平穏とは逆な生活環境が、それまでの俺の日常で、それが一変して学生生活を送る。それが本当の平和だとはわかるが、詐欺同然の稼ぎの仕事と、戦いで溢れていた俺の日常こそ疑うことのない環境だった。
「………気が向いたら、勉強してやるよ」
「えー」
「けど、学生生活も悪くない。それは前向きに検討しておいてやるから、機嫌損ねるなって」
「もうっ」
なんだかますます機嫌を悪くしたような。
しかし数分後には満腹になったことだし、体調不良だったこともあり、利達は健やかな寝息を立てる。
いつ敵襲があるかわからない状況ではあるが、俺の体力はまだ余裕があるので不寝番を務める。
左右の通路の気配を読みながら、いつでも利達を抱えて飛び退けるよう、道具はすでにスクリーンに収納してある。
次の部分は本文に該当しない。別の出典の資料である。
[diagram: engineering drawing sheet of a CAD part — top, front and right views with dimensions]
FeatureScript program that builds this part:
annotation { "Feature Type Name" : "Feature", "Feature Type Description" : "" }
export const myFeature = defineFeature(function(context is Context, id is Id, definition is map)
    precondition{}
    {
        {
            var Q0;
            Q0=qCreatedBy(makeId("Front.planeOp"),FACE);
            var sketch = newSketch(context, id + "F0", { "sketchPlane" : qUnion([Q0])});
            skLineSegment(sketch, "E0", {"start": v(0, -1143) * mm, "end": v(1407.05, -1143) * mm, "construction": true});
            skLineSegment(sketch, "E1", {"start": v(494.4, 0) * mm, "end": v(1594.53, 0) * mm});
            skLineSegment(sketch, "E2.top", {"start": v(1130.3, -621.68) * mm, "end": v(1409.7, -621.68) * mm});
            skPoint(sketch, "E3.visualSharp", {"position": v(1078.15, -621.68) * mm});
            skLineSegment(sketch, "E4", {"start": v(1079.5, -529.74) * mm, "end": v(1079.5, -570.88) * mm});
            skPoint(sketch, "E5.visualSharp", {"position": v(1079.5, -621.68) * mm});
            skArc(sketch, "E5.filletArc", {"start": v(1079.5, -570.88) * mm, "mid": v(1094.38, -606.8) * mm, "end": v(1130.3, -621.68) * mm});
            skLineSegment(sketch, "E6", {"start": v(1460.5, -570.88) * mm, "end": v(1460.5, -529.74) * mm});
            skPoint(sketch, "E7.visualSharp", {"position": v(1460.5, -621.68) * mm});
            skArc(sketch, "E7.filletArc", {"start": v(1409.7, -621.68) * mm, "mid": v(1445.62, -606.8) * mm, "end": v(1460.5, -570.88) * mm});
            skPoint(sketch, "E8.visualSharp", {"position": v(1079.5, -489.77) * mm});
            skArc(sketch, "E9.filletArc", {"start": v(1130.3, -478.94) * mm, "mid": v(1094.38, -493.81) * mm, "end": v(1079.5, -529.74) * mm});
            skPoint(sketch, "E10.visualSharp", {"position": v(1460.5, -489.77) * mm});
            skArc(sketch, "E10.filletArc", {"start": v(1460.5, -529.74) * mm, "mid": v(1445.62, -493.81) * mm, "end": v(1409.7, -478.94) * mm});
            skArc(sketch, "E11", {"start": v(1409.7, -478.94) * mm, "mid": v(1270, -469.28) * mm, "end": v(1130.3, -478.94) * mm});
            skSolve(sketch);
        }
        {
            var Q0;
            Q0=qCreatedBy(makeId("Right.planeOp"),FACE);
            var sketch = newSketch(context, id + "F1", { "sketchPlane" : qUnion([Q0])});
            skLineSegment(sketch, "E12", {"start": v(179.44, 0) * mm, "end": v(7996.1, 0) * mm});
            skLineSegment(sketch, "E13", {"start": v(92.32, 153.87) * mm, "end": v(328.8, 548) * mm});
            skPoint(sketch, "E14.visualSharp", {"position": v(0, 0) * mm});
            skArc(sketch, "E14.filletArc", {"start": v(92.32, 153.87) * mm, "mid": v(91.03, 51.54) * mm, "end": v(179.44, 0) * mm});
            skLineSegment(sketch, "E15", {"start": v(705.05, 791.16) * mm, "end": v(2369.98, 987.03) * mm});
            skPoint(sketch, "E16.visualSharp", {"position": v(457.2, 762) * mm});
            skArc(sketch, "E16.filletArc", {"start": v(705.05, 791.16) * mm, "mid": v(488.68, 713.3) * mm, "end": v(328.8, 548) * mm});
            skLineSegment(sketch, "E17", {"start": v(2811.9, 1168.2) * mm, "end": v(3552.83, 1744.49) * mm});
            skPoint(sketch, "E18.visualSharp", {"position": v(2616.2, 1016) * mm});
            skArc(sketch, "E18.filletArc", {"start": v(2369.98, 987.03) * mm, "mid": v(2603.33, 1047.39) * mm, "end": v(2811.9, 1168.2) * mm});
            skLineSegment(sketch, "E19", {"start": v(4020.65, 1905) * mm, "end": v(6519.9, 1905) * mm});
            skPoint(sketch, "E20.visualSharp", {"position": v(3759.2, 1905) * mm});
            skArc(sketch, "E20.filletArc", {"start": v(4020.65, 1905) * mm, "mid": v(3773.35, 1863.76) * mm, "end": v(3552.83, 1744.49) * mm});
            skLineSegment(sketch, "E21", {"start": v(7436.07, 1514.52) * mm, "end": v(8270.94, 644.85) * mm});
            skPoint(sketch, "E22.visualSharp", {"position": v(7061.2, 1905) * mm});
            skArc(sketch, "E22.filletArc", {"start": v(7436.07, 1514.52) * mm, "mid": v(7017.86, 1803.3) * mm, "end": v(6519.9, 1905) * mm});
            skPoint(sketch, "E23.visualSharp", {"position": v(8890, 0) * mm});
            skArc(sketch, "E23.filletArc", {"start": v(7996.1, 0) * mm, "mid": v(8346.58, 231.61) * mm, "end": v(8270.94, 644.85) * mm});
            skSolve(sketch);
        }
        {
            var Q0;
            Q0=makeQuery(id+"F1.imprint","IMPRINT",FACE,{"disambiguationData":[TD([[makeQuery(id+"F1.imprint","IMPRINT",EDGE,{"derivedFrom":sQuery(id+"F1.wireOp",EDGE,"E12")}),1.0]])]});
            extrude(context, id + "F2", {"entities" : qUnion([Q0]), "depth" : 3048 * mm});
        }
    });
「将来の夢、か。………俺はなにになりたいんだ? いや………そもそも、俺はいったい………」
利達の言葉が、どうも気になって仕方ない。
俺は鉄条に拾われる前の記憶がない。
どこで生まれ、どう育ち、そして俺を捨てた親の顔さえ知らない。
そんな俺に妙にマッチしていたのがダンジョンを探索する冒険者業。まさにそれ以外にないという天職にして───そして、俺がいるべき場所だと、それこそ故郷のようにも思えてきてならない。
一般人が過ごす日常に憧れを抱くのも事実だが、その一方でダンジョンで過ごす日々が崩壊するのではないかと恐れている自分もいた。
本当に、外に行きたいのか───と。